Question

I'm looking for a solution to have one .hgrc for mercurial to work in all my working environments(win/lin/mac), just like one vimrc to rule all.

It comes to a problem when I have to specify the path for some extensions, for example, hg-git:

on windows:

[extensions]
hggit = E:\hg-git\hggit

on linux/mac:

[extensions]
hggit = ~/hg-git/hggit

For vimrc, we have solution to distinguish different platform, like

if has('win32')
  ...
endif

Knowing that mercurial's hgrc is barely a normal ini file, I wonder if there is similar solution for hgrc file.

Or maybe some other solution?

Update

Thanks for mentioning using "custom environment variable instead of hard coding", that works for extensions' path.

However, to make extensions work is just one goal. I believe there are other configurations' behavior that depends on platform, like in http://www.ogre3d.org/docs/OGREDeveloperGuide/index.html, specific options are needed for Windows and Mac. How to solve this kind of problem?

Was it helpful?

Solution

How about using the .hgrc include mechanism and three separate files:

~/.hgrc
~/.hgrc-windows
~/.hgrc-linux

where the main ~/.hgrc has:

%include .hgrc-$OS

and then set $OS in your windows profile and your linux profile's. Alternately you could probably find an env variable that already exists on both systems ($USERNAME is usally already set in both windows and unix and may differ for you).

OTHER TIPS

This is just in case you don't find a way to have only one .hgrc (or one set of .hgrc* files, per Oben Sonne's comment).

I only face Windows environments, so my mercurial.ini files are the same except for 1 path. I keep a copy in version control along with my Powershell profile script.

However, if I were faced with environments more varied, I would abstract the configuration to a script in a cross-platform language (e.g., Python) that overwrites the target .hgrc or mercurial.ini. I'd be able to have the pieces that have to be different for each OS/machine right next each other with easy ways of distinguishing which environment is current. Then I would keep that script in version-control to help keep the same version on each machine.

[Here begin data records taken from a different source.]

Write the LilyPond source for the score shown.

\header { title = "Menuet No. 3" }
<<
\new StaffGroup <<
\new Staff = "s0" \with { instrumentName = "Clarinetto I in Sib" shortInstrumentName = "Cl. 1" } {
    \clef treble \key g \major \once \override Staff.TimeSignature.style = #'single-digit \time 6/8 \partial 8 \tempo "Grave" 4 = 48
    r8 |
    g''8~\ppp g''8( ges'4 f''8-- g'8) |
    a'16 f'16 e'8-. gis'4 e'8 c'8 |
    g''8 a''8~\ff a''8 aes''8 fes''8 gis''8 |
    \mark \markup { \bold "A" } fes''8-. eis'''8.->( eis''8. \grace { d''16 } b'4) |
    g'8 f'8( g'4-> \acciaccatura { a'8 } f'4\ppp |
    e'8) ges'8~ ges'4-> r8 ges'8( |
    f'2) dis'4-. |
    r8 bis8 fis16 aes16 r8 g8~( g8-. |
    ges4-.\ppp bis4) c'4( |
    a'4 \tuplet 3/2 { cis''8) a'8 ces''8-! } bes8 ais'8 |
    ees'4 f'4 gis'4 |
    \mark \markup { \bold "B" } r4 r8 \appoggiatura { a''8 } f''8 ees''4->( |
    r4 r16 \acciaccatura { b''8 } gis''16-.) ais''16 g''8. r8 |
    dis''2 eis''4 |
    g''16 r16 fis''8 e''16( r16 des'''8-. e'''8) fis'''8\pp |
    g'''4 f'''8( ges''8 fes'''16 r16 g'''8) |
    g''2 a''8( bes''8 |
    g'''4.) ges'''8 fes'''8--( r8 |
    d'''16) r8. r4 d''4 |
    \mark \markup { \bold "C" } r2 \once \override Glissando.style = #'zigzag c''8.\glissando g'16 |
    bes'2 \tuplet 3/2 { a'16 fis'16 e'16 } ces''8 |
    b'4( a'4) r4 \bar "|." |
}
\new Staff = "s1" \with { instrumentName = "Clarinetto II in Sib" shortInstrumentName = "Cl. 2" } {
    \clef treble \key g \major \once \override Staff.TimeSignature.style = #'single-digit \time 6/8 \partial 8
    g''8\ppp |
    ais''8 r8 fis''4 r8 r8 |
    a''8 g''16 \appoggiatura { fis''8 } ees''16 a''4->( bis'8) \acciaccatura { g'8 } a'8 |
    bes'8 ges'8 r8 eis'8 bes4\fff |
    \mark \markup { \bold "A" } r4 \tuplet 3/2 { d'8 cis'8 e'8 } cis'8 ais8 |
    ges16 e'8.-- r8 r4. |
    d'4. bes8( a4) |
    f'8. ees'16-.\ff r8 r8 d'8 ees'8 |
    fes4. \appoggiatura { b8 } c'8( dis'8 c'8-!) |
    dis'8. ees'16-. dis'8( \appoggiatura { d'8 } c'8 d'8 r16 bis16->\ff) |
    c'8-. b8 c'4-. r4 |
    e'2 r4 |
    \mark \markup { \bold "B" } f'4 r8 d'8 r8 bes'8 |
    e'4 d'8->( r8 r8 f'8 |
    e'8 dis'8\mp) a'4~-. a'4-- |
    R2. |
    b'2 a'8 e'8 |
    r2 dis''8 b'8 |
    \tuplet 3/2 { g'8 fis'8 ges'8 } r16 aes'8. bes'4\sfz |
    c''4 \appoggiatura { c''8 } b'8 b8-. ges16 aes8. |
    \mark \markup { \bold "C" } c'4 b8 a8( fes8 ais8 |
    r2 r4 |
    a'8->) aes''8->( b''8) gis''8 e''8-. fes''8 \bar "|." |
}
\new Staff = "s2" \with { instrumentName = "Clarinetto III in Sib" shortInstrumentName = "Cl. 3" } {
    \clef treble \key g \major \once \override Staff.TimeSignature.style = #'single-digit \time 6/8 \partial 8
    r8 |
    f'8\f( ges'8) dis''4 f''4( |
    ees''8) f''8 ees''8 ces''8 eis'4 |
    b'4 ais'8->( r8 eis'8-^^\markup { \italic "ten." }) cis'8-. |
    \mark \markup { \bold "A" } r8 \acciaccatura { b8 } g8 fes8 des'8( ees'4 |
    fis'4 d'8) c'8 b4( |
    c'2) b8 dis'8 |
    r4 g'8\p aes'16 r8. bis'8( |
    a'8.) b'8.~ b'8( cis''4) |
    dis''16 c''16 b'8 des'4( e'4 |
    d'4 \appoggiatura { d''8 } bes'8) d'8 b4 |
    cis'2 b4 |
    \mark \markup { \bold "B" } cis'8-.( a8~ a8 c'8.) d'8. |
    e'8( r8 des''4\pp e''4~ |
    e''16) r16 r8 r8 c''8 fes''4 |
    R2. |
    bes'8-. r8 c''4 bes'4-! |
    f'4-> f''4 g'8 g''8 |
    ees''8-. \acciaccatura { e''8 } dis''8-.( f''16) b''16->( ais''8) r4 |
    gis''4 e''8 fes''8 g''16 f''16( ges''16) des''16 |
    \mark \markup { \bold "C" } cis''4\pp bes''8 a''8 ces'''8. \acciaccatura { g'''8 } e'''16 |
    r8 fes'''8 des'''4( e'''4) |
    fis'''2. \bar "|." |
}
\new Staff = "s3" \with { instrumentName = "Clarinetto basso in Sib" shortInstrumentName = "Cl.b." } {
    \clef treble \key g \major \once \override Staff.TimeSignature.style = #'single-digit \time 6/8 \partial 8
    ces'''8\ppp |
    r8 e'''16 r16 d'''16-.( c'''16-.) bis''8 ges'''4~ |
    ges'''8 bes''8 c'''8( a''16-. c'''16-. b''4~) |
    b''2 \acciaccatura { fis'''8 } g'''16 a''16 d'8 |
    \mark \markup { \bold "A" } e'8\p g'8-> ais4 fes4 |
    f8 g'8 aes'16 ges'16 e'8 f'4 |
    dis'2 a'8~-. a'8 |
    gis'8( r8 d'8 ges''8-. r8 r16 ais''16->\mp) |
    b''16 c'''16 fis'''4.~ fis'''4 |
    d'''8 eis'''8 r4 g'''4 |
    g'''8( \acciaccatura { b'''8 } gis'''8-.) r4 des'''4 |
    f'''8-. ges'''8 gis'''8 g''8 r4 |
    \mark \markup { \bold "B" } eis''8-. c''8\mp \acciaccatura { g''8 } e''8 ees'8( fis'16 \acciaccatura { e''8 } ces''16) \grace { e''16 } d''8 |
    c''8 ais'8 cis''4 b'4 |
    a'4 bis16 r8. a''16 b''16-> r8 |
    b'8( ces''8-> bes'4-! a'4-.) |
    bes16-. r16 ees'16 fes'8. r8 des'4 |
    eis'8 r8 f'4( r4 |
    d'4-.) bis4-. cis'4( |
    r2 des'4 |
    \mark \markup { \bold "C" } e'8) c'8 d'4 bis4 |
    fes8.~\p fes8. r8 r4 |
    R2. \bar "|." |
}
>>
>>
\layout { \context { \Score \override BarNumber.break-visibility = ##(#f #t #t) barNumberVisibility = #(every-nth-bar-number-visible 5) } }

Since I don't change it often, I would probably execute it manually on each machine when I visited it next. For a larger number of machines or more frequent changes, I would have another script executed on login that pulls changes to the generating script from a central repo, and if there were indeed new changes pulled, update to tip and run the script.

(Heck, I'm now tempted to rig this kind of setup anyway.)

Why don't you just use a custom environment variable instead of hard coding the paths?